● TASK OBJECTIVE
Count the lines in the data below that contain the word "while". Reply with the number alone.

● INFORMATION SUPPLIED

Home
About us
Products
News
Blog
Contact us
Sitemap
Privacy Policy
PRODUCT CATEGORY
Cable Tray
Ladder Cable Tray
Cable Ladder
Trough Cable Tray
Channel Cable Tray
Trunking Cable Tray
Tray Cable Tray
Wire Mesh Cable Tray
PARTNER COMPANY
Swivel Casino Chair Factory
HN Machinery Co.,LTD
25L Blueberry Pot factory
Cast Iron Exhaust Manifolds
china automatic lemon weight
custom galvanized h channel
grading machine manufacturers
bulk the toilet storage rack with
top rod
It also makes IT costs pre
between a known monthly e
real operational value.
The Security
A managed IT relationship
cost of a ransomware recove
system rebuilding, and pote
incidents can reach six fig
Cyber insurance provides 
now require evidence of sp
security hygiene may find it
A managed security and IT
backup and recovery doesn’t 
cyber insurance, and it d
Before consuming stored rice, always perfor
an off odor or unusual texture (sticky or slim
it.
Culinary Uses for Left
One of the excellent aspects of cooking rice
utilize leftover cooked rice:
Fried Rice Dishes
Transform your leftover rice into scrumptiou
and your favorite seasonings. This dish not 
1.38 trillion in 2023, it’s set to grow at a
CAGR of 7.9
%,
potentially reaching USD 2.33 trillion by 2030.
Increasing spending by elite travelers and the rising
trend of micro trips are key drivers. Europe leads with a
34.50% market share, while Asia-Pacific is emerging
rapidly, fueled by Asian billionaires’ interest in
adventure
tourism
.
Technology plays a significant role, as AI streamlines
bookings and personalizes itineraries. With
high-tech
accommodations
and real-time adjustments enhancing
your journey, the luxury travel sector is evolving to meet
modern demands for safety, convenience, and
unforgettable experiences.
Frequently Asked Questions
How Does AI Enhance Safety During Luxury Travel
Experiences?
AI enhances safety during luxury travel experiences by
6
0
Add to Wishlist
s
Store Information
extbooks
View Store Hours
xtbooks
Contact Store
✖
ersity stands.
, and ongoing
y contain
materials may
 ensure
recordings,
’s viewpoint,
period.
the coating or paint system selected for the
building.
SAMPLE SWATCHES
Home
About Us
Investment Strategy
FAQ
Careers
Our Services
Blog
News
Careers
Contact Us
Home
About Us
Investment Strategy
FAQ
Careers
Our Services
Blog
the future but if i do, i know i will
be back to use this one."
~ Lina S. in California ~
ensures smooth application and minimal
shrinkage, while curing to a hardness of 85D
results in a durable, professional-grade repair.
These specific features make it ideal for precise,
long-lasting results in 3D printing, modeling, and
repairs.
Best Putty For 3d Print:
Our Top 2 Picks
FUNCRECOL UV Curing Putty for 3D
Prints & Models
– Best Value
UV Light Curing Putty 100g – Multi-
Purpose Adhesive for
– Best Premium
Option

● COMPLETED TASK
2